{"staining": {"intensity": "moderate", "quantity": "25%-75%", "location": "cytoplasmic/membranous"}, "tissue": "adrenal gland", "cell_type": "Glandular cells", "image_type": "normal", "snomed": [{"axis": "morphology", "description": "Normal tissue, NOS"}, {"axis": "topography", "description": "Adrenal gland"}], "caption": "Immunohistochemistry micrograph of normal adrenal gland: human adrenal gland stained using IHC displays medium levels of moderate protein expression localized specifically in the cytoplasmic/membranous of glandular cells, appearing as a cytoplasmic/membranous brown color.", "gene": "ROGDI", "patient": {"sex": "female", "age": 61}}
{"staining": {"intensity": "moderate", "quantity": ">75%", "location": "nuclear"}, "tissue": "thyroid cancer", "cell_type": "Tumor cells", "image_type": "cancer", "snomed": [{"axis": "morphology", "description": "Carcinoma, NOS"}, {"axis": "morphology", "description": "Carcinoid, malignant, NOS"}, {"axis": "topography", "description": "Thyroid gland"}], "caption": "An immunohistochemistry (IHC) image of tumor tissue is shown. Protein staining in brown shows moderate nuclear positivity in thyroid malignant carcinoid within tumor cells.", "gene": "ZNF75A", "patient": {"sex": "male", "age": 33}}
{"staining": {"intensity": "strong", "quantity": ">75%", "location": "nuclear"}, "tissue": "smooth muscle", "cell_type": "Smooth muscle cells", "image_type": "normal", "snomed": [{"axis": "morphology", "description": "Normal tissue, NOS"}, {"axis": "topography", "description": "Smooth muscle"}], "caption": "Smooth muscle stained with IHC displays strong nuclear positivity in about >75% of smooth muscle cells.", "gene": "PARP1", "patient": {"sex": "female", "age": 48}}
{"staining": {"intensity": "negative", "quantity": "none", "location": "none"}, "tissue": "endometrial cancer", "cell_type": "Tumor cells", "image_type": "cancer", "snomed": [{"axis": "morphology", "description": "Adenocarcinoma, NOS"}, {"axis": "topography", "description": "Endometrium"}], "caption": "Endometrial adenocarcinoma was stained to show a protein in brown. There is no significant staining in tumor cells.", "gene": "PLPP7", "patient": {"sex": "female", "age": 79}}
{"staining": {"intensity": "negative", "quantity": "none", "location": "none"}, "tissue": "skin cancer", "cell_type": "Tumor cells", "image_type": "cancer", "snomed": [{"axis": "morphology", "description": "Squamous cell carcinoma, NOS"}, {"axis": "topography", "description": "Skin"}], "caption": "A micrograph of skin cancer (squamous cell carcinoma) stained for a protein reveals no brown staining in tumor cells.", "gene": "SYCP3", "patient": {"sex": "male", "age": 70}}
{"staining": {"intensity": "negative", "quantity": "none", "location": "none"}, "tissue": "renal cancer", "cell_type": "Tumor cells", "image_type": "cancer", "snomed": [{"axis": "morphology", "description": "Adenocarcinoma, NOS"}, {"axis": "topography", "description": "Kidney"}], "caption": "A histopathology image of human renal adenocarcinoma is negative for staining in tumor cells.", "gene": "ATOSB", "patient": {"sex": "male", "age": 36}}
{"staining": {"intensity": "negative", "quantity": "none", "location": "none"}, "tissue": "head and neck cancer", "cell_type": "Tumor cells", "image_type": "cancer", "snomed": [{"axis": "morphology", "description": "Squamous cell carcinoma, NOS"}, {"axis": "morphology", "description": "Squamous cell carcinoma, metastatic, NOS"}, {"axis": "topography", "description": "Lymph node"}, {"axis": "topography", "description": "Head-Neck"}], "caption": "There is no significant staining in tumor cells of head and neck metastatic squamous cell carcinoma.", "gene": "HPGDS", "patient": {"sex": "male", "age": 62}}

+++

▸ TO DO
Where the line holding "muscle stained with" appears in the listing above, start reproducing exactly, and end with the line holding "adenocarcinoma was stained".

▸ FINAL ANSWER
{"staining": {"intensity": "strong", "quantity": ">75%", "location": "nuclear"}, "tissue": "smooth muscle", "cell_type": "Smooth muscle cells", "image_type": "normal", "snomed": [{"axis": "morphology", "description": "Normal tissue, NOS"}, {"axis": "topography", "description": "Smooth muscle"}], "caption": "Smooth muscle stained with IHC displays strong nuclear positivity in about >75% of smooth muscle cells.", "gene": "PARP1", "patient": {"sex": "female", "age": 48}}
{"staining": {"intensity": "negative", "quantity": "none", "location": "none"}, "tissue": "endometrial cancer", "cell_type": "Tumor cells", "image_type": "cancer", "snomed": [{"axis": "morphology", "description": "Adenocarcinoma, NOS"}, {"axis": "topography", "description": "Endometrium"}], "caption": "Endometrial adenocarcinoma was stained to show a protein in brown. There is no significant staining in tumor cells.", "gene": "PLPP7", "patient": {"sex": "female", "age": 79}}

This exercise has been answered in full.